**What this task involves:**
Return the full listing unchanged, excluding any images it contains.

■ ■ ■

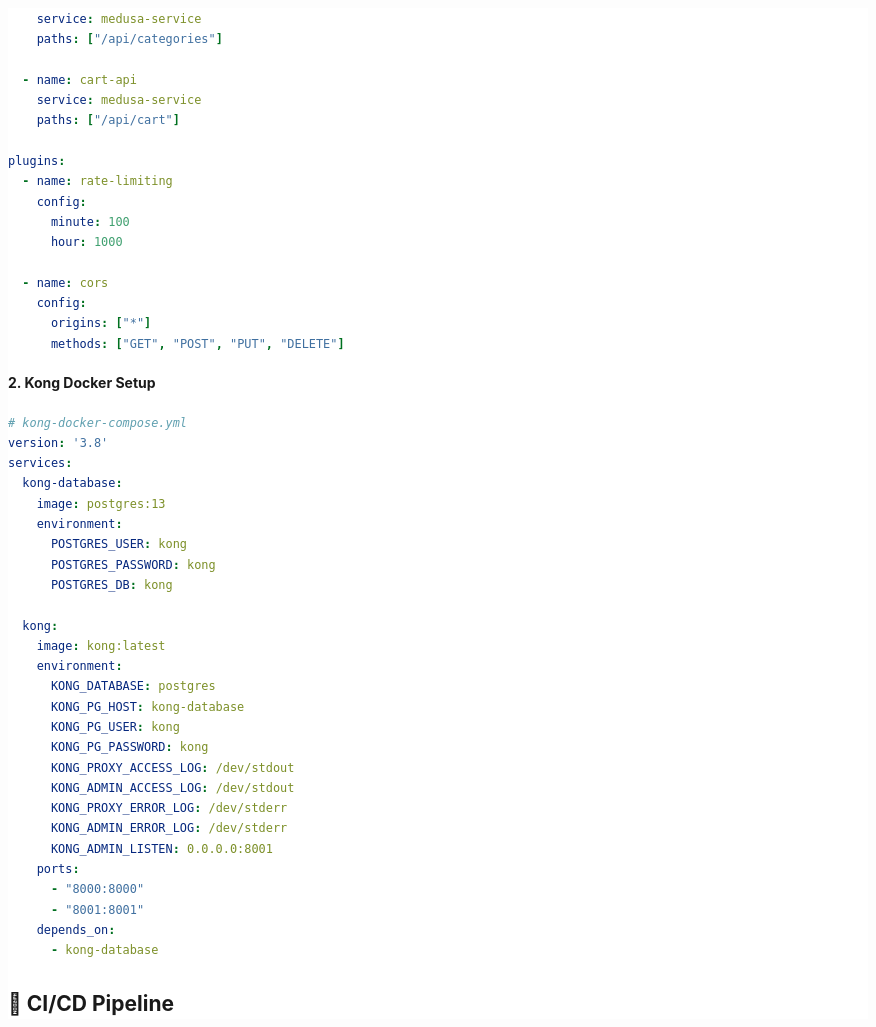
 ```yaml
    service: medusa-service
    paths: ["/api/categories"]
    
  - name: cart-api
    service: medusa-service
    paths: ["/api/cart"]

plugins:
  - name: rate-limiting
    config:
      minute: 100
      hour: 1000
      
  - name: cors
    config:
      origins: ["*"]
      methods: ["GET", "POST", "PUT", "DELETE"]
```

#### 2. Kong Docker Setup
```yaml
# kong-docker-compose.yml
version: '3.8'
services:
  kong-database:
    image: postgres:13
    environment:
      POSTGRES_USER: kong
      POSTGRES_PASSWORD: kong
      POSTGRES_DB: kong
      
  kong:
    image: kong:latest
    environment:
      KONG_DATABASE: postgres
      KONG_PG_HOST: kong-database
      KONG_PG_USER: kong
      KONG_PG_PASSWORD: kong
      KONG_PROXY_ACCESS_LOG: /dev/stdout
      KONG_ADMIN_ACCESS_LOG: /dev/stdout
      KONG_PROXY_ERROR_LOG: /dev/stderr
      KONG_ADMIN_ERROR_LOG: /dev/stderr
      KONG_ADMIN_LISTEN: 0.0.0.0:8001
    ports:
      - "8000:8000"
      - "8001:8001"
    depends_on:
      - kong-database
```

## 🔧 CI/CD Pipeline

■ ■ ■

**Task solution:**
 ```yaml
    service: medusa-service
    paths: ["/api/categories"]
    
  - name: cart-api
    service: medusa-service
    paths: ["/api/cart"]

plugins:
  - name: rate-limiting
    config:
      minute: 100
      hour: 1000
      
  - name: cors
    config:
      origins: ["*"]
      methods: ["GET", "POST", "PUT", "DELETE"]
```

#### 2. Kong Docker Setup
```yaml
# kong-docker-compose.yml
version: '3.8'
services:
  kong-database:
    image: postgres:13
    environment:
      POSTGRES_USER: kong
      POSTGRES_PASSWORD: kong
      POSTGRES_DB: kong
      
  kong:
    image: kong:latest
    environment:
      KONG_DATABASE: postgres
      KONG_PG_HOST: kong-database
      KONG_PG_USER: kong
      KONG_PG_PASSWORD: kong
      KONG_PROXY_ACCESS_LOG: /dev/stdout
      KONG_ADMIN_ACCESS_LOG: /dev/stdout
      KONG_PROXY_ERROR_LOG: /dev/stderr
      KONG_ADMIN_ERROR_LOG: /dev/stderr
      KONG_ADMIN_LISTEN: 0.0.0.0:8001
    ports:
      - "8000:8000"
      - "8001:8001"
    depends_on:
      - kong-database
```

## 🔧 CI/CD Pipeline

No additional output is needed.